During her studies in nursing, she casually worked as a research assistant for the Department of Community Health Science’s, Faculty of Medicine at the University of Calgary. Subsequent to completing her Nursing program, she worked in Long Term Care until the opportunity to work as a Community Health Nurse in a Northern First Nations community Her dedication and commitment with Community Health kept her in this area for seven years. Currently, she has started working with AFNIGC (Alberta First Nations Information Governance Centre) as a Research Associate. I am very excited to continue to work with First Nations Communities to help improve the health and wellbeing of their communities.
Esther Maani Ulujuk Powell, RN
Independent Board Member
"Maani Ulujuk" is Esther's Inuk name, she was named after her great great grandmother. Naming is very important and used to be ceremonial in her culture.
She grew up in Arviat, Nunavut and attended high school in Rankin Inlet and lived in a residence.
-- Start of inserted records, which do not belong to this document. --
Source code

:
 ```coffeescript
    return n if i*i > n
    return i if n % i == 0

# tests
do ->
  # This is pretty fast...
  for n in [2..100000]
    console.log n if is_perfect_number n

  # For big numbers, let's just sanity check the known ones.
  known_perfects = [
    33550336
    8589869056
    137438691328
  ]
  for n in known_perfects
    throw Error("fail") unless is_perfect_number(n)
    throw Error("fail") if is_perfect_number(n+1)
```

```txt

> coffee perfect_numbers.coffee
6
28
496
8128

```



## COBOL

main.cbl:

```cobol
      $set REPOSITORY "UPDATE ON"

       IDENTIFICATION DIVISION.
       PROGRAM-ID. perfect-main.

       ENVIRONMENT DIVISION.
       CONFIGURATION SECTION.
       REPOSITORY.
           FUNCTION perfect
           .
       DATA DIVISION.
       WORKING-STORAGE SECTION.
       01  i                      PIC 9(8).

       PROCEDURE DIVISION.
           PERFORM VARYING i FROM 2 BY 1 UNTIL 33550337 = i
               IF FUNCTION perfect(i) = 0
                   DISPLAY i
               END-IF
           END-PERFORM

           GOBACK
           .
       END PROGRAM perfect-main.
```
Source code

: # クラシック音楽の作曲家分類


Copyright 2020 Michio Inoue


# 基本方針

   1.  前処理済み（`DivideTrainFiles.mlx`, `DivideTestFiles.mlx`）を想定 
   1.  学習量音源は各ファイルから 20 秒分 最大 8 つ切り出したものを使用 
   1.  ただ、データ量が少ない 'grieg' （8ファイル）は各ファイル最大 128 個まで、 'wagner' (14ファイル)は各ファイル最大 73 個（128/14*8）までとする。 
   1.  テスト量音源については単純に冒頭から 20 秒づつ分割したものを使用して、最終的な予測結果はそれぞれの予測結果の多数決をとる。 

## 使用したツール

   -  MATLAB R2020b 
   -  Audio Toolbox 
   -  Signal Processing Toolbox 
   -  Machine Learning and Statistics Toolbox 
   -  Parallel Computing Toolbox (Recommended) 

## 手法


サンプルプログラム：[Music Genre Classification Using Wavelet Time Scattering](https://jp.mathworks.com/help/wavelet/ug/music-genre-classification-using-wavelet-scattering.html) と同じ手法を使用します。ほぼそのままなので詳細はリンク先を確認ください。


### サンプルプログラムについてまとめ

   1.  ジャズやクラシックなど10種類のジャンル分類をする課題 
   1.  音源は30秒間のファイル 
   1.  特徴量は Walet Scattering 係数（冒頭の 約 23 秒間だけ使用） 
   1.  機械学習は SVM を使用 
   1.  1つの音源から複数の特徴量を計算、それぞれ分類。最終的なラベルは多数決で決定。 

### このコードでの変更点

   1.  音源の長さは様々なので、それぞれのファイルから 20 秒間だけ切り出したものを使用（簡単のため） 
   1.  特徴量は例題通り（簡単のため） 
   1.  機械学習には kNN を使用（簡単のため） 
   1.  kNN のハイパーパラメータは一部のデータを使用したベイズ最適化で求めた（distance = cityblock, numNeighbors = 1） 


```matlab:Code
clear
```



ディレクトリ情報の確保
Esther attended Algonquin College in Ottawa, Ontario where she took the Nunavut Sivuniksavut Program and studied Inuit Political History and English. Esther attended nursing school in Yellowknife which is affiliated with the University of Victoria, BC in 2006 and worked as a Community Health Nurse in Arviat, Rankin Inlet and as a float nurse for the Kivalliq region. She worked in Coral Harbour, Baker Lake, Whale Cove, and Sanikiluaq as well.Esther worked as an Institutional Nurse in the Rankin Inlet Healing Facility which is a medium security correctional facility. During her career as an Institutional Nurse, she developed an abstract titled Diverse Populations and spoke on Northern Nursing and Inuit Culture at the Biennial Custody and Caring Conference in Saskatoon, Saskatchewan. In addition to nursing, Esther is a mental health first aid, master trainer for Inuit with the Mental Commission of Canada and a board member with the Canadian Indigenous Nurses Association.